> [WORKING DATA]

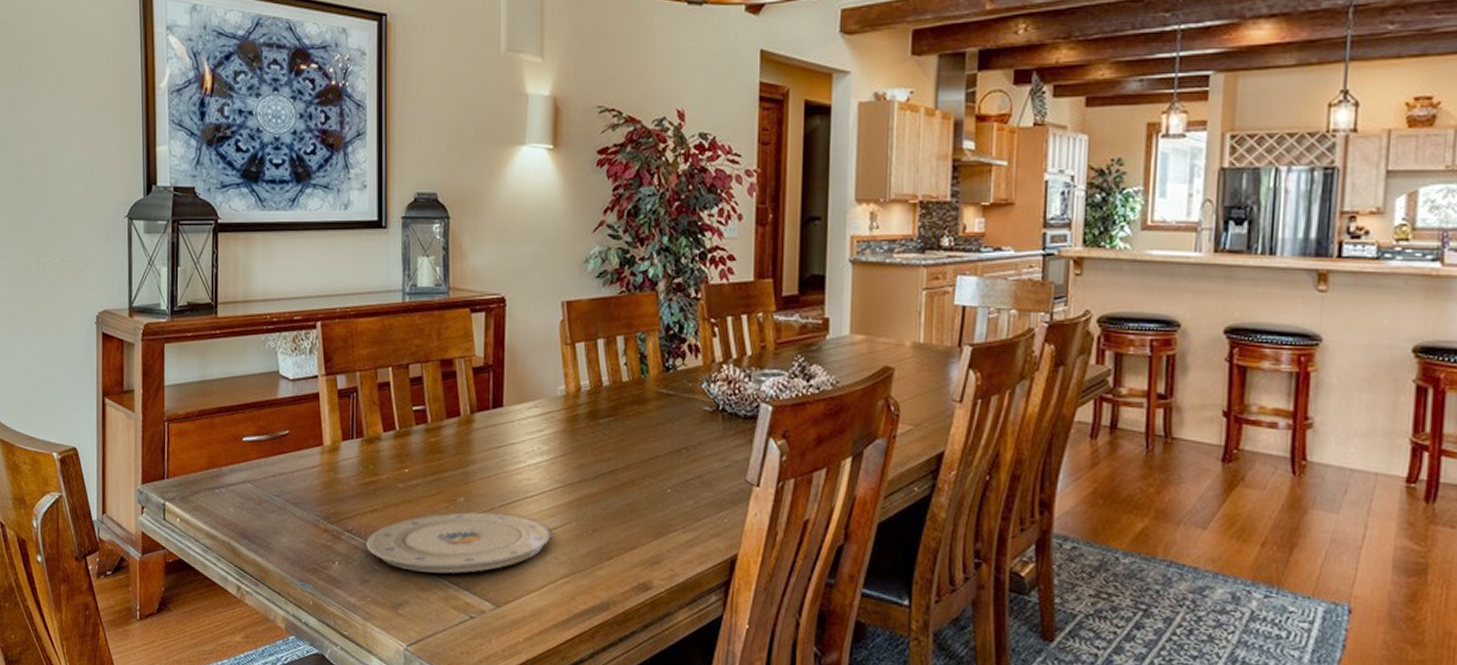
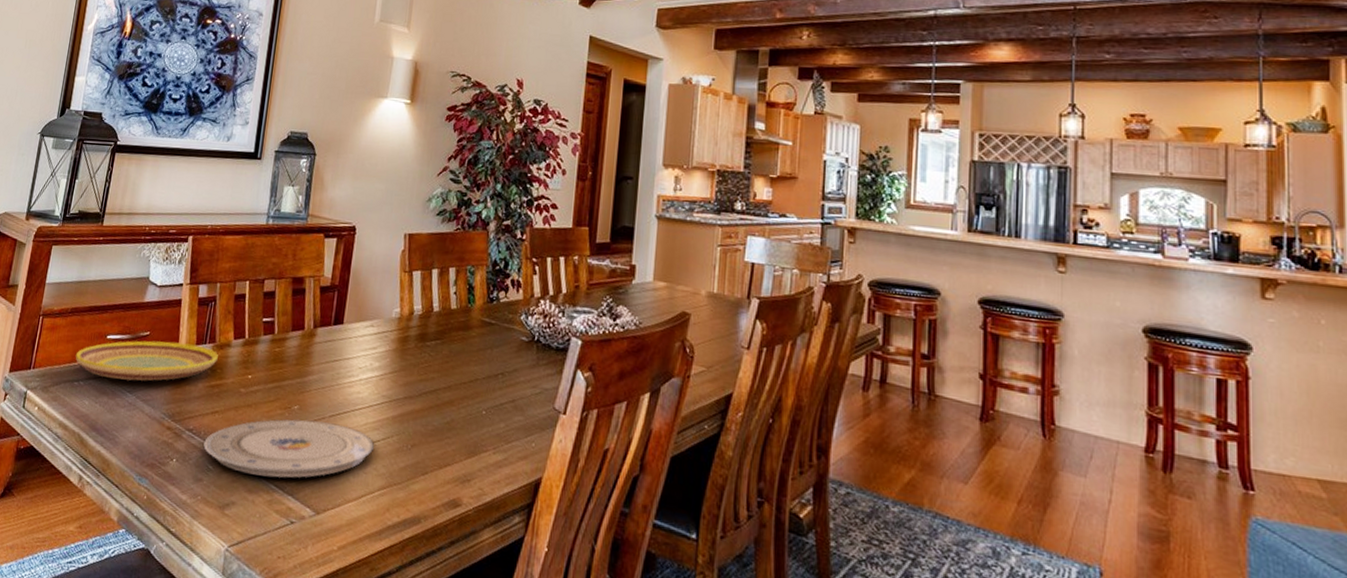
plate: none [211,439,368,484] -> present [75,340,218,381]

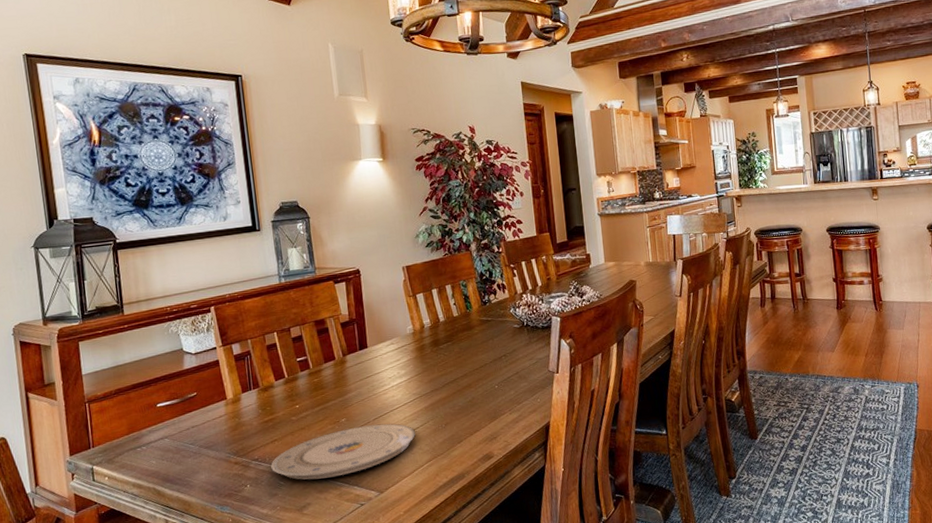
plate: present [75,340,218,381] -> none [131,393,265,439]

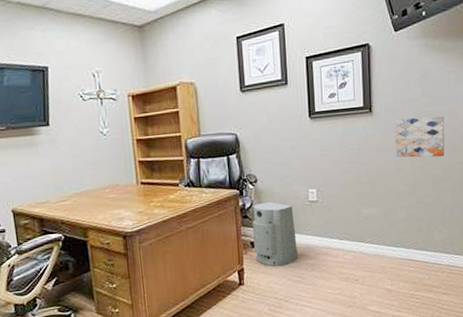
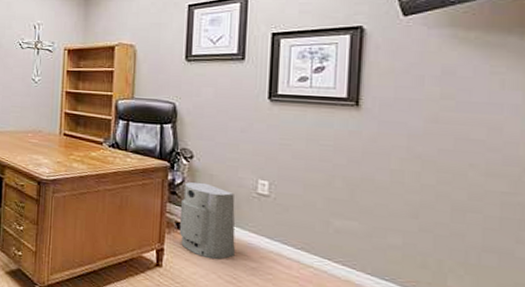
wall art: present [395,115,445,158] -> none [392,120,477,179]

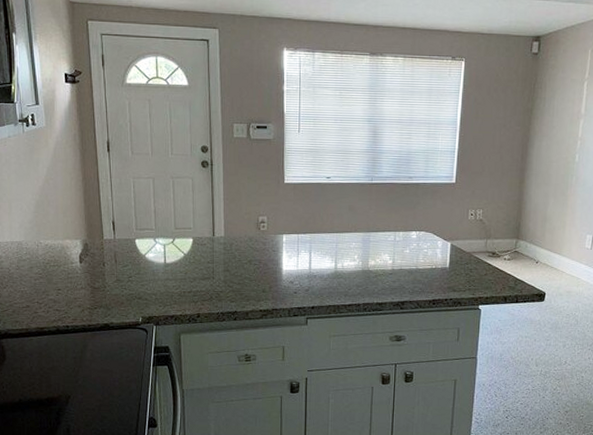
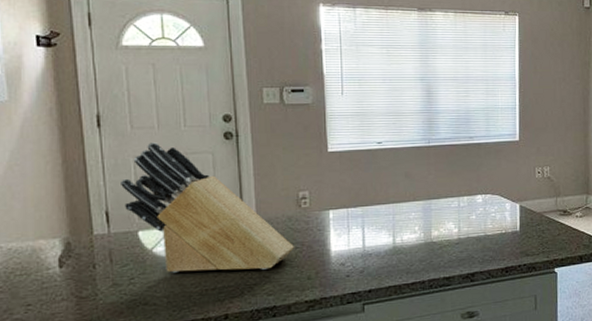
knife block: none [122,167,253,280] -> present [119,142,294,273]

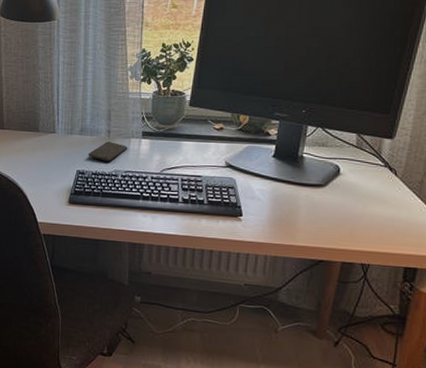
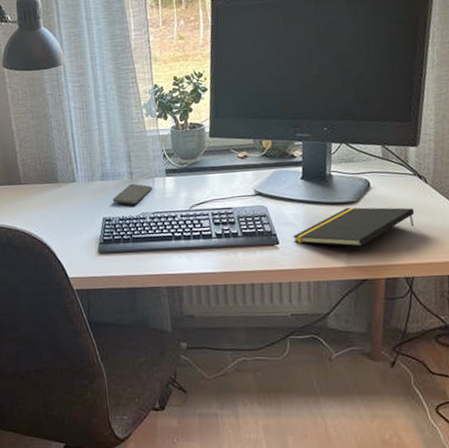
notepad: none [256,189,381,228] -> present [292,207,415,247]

---

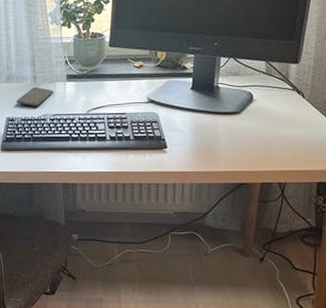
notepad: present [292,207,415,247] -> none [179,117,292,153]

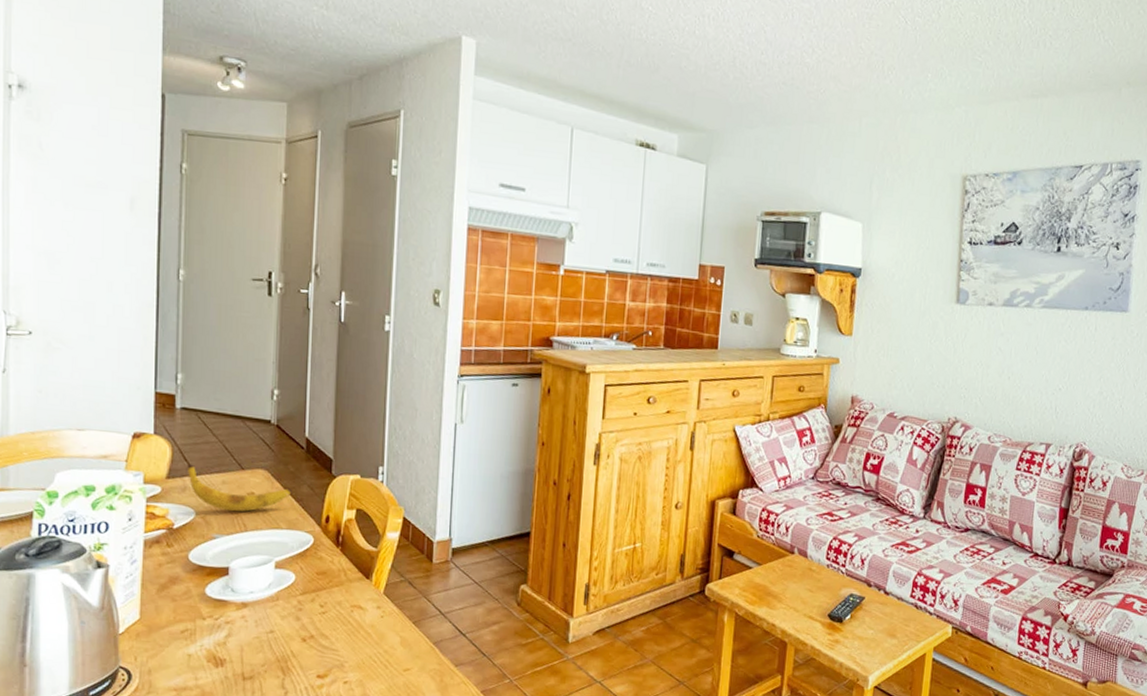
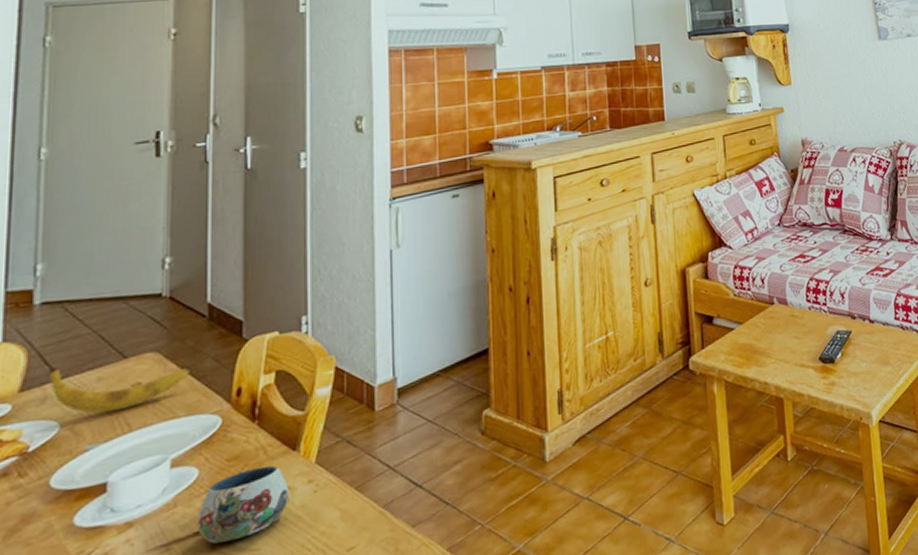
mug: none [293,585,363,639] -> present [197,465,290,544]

> [TASK STATEMENT] Every line with the word "notepad" in it should be copied from the listing above.

> [TASK OUTPUT]
notepad: none [256,189,381,228] -> present [292,207,415,247]
notepad: present [292,207,415,247] -> none [179,117,292,153]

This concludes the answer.